I can't think of a bigger example of mismatch between "human capital and talent in employees" versus "quality of products," for either consumers or customers (advertisers).
Yea that's definitely true. Even now just getting to the better Gemini models requires going through gcp, which may frustrate and scare off a lot of users. Anecdotally gcp shut down our API access for a day for supposed ToS violations, which on review was rescinded. So it's just a lot more friction
So I'm going to replace 'rlhf' with 'post training' in my response, because rlhf is one method among many to do post training.
First, just to quickly explain what post training even means. Large language model training is split into two pieces, pre and post training. Pre training is 'predict the next token based on the previous tokens'. So I have the sentence "the quick brown fox" the model should output "jumped". Pretraining is done over vast corpuses of data.
Once you are done with pretraining, you will have a model that has learned 'language statistics'. But most of these models do not really do what the user wants.

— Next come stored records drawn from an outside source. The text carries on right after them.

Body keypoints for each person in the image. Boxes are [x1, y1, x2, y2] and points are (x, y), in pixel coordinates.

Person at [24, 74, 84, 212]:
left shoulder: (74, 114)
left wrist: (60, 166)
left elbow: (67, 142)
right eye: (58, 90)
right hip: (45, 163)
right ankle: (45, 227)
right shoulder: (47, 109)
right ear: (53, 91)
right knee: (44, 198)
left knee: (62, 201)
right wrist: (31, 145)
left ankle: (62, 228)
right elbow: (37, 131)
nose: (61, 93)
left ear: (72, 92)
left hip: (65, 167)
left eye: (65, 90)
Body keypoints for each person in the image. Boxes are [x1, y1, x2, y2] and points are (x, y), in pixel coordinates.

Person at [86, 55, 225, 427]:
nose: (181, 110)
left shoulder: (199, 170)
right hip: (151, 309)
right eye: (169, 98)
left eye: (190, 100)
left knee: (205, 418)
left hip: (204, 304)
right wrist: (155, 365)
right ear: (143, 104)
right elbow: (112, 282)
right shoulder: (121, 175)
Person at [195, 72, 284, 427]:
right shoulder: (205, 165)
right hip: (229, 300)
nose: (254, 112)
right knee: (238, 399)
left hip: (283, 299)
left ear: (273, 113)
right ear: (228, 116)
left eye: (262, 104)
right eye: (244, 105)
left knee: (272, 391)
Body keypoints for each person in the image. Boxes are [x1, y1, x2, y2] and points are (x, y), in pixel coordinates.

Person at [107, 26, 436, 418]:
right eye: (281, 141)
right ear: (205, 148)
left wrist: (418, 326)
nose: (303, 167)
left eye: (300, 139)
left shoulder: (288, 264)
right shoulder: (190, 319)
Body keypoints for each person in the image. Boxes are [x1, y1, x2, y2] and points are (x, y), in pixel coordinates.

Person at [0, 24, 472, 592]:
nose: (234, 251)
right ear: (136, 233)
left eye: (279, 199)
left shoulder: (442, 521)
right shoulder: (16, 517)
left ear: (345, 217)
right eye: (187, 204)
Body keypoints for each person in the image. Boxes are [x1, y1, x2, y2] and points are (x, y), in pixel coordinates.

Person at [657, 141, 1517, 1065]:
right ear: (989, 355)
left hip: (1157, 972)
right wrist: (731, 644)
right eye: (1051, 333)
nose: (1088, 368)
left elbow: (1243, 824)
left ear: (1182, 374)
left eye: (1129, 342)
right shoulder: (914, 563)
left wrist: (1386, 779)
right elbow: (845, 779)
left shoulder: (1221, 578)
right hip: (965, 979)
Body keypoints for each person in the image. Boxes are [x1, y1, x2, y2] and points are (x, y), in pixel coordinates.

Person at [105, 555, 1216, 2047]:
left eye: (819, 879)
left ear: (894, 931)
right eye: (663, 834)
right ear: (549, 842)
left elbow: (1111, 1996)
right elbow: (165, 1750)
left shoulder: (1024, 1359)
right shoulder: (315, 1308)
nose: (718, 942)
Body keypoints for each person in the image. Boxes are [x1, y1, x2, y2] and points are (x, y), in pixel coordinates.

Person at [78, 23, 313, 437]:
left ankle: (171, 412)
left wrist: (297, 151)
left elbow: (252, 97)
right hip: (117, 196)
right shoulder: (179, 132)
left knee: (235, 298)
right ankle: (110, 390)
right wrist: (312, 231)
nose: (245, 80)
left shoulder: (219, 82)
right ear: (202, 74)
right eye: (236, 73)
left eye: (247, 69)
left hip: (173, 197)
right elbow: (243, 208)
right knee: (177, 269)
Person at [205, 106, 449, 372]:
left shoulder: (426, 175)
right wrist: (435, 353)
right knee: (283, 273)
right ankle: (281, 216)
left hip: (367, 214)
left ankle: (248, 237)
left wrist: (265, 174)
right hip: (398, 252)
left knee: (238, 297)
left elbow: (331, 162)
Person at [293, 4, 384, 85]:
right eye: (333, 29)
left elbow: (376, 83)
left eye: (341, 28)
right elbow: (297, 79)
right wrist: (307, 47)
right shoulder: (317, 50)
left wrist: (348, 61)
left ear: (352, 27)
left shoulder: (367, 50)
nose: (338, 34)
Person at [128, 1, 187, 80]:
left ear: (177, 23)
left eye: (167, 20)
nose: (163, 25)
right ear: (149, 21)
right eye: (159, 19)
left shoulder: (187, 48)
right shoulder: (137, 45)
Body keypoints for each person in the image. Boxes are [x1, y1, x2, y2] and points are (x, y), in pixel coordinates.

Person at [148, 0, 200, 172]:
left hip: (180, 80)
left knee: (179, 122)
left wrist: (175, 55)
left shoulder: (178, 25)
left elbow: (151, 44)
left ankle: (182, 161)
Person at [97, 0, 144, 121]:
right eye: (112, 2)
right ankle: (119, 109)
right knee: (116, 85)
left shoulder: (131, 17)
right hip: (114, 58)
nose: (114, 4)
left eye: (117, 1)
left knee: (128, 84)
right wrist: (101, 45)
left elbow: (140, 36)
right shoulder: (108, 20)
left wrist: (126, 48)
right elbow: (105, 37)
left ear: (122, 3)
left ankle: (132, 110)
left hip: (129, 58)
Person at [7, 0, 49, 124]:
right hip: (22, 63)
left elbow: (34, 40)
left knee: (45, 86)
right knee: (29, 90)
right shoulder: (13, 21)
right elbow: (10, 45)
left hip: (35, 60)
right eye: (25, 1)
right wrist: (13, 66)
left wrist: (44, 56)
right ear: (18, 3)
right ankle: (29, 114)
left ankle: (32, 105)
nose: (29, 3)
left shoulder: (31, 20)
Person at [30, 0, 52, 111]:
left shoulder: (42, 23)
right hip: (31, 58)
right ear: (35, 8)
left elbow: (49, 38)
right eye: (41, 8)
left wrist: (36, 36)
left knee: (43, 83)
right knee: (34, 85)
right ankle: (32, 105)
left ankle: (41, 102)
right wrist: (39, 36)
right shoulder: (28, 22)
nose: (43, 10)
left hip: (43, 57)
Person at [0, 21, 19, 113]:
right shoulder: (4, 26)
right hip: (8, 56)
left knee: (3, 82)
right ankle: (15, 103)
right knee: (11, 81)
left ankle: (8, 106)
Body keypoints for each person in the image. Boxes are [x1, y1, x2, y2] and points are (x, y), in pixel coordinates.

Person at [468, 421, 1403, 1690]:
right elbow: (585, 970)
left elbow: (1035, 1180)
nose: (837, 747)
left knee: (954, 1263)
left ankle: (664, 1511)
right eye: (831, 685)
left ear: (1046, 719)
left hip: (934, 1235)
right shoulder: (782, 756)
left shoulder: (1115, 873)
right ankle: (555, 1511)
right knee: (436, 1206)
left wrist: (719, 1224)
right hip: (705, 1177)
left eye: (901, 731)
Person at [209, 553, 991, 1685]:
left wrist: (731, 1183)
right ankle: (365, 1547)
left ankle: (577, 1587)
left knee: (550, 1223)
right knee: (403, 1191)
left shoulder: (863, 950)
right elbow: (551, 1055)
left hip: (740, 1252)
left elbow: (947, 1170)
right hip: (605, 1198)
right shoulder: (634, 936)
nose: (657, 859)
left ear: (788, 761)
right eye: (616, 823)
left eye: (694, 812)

For example, if I put into a pretrained model the sentence "Ten questions on US history" the model will NOT give me ten questions on US history. Rather, it will list other such statements, like "Ten questions on geography
Ten questions on literature
Ten questions on science"
The reason it does this is again because it has only learned to output the next-most-likely-word.
The goal of post training is to get to a model that interacts with the user in some desired way. Generally, this includes RLHF, but it can also include other kinds of fine tuning (e.g. for style, tool use, or instruction following) and model optimization (e.g. distillation, quantization). Though RLHF does traditionally use RL, it's more useful to think of it as replacement to _collecting_ a bunch of data with which you would ideally do fine tuning.
---
Ok that all out of the way:
I think Goog retains the advantages when it comes to post training generally and RLHF specifically. Most of this is just from first principles -- if post training benefits from really high quality data sampling, Google has the most resources to throw around to get the best data samples. But all of the post training stuff falls into a similar bucket as the inference-time-compute stuff pioneered by OpenAI, in that it's fairly easy to copy. All of the big models do some kind of RLHF (though I think that's actually fallen out of popularity a bit in favor of highly selected-for reasoning trace samples, but don't quote me on that)
I'm not sure what you mean by your second question. Taking it as written, I think you have it backwards a bit. The architecture comes first, and the RLHF (and post training in general) second. But they really are sort of independent things, it's not clear to me that they have any real relationship, like I don't think that people are constructing models that are optimized for particular post training regimes and vice versa. Could be wrong about this.
Re scaling laws, it depends. The scaling law papers that I'm familiar with mostly evaluate pretrained models, not post trained ones. There is a body of research that shows that you can go past the results predicted by existing scaling laws with small increases in compute or by using transfer learning. I'm not sure if there is anyone who has straight up calculated the scaling curves and exponents for post trained models. That said, my guess is that the scaling laws would still mostly hold in shape (i.e. some kind of power law scaling curve); what would change is the exponent values.